Çoklu çalışmalar depresif bozuklukların kısmen genetik veya kalıtsal faktörlerden kaynaklandığını inandırıcı bir şekilde göstermiştir. Kanıtlar, kalıtsal olanın gerçek hastalık yerine depresif bir bozukluk geliştirme riski olduğunu göstermektedir.Depresif hastalığı olanların birinci derece yakınları, depresif bir bozukluk geliştirme riski ve bipolar bozukluk geliştirme riski orta derecede yüksektir. Bununla birlikte, depresyon, bu hastalığın bir aile geçmişi yokluğunda ortaya çıkabilir.

Sebepler

Risk faktörlerinde olduğu gibi depresyonun nedenleri psikolojik ve biyolojik kategorilere ayrılabilir. Psikolojik nedenler, yukarıda açıklanan düşünce kalıplarının yanı sıra stres ve psikolojik travmayı içerir.

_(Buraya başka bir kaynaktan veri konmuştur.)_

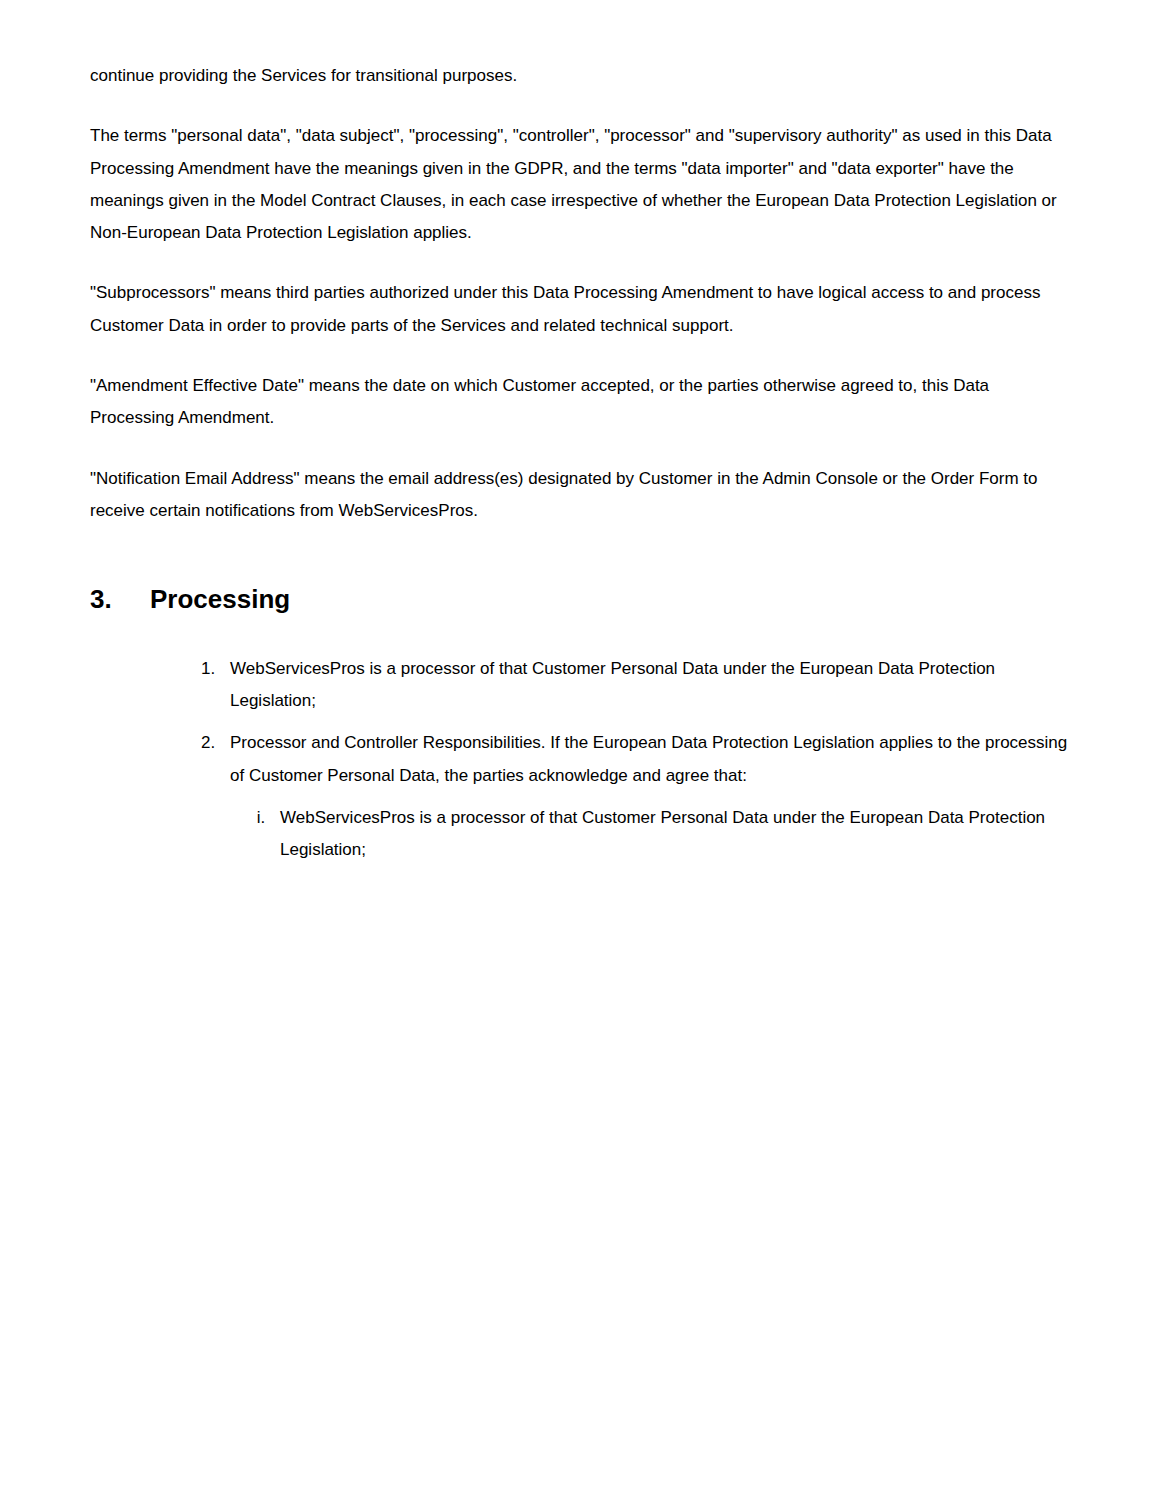continue providing the Services for transitional purposes.
The terms "personal data", "data subject", "processing", "controller", "processor" and "supervisory authority" as used in this Data Processing Amendment have the meanings given in the GDPR, and the terms "data importer" and "data exporter" have the meanings given in the Model Contract Clauses, in each case irrespective of whether the European Data Protection Legislation or Non-European Data Protection Legislation applies.
"Subprocessors" means third parties authorized under this Data Processing Amendment to have logical access to and process Customer Data in order to provide parts of the Services and related technical support.
"Amendment Effective Date" means the date on which Customer accepted, or the parties otherwise agreed to, this Data Processing Amendment.
"Notification Email Address" means the email address(es) designated by Customer in the Admin Console or the Order Form to receive certain notifications from WebServicesPros.
3. Processing
WebServicesPros is a processor of that Customer Personal Data under the European Data Protection Legislation;
Processor and Controller Responsibilities. If the European Data Protection Legislation applies to the processing of Customer Personal Data, the parties acknowledge and agree that:
WebServicesPros is a processor of that Customer Personal Data under the European Data Protection Legislation;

Depresyona neden olabilecek birkaç biyolojik faktör vardır. Yıllar boyunca, depresyonun ana teorilerinden biri monoamin hipotezidir. Buna bazen bir beyin kimyasal dengesizliği denir ve beyindeki iletileri taşıyan nörotransmitterlerin anormalliklerine atıfta bulunur. İlk olarak 1965'te önerilmiş olan bu hipotez, iki monoamin nörotransmitterinin (serotonin ve norepinefrin) ve muhtemelen bir üçüncüünün (dopamin) depresyonda yetersiz olduğunu ileri sürmektedir. Yıllar boyunca kapsamlı araştırma, bu nörotransmitterlerin depresif bozukluklarda oynadığı rolü açıkça ortaya koymaktadır. Bununla birlikte, spesifik nörotransmitterlerin açıklarından neredeyse kesinlikle daha karmaşıktır.

Depresyonun nedenlerinin daha yeni hipotezleri, kronik inflamasyon ve beyin devresi fonksiyonunun aksamalarını içerir.

Önleme

Depresyonun önlenmesine yönelik çalışmalar öncelikle bir depresyon dönemi yaşadıktan sonra tekrarlamanın önlenmesine odaklanmıştır. Önemli bir strateji, ilk bölümün yeterince tedavi edildiğinden ve tüm semptomların tamamen ortadan kaldırılmasının sağlanmasıdır. Diğer önleme stratejileri, antidepresan ilaçla ve / veya psikoterapiyle devam eden bakım tedavisini içerir. Dikkat-temelli bilişsel terapinin (MBCT) nüksün önlenmesinde etkili olduğu gösterilmiştir. Bu müdahale, Depresyon için Alternatif Tıp Bölümü'nde tartışılmaktadır.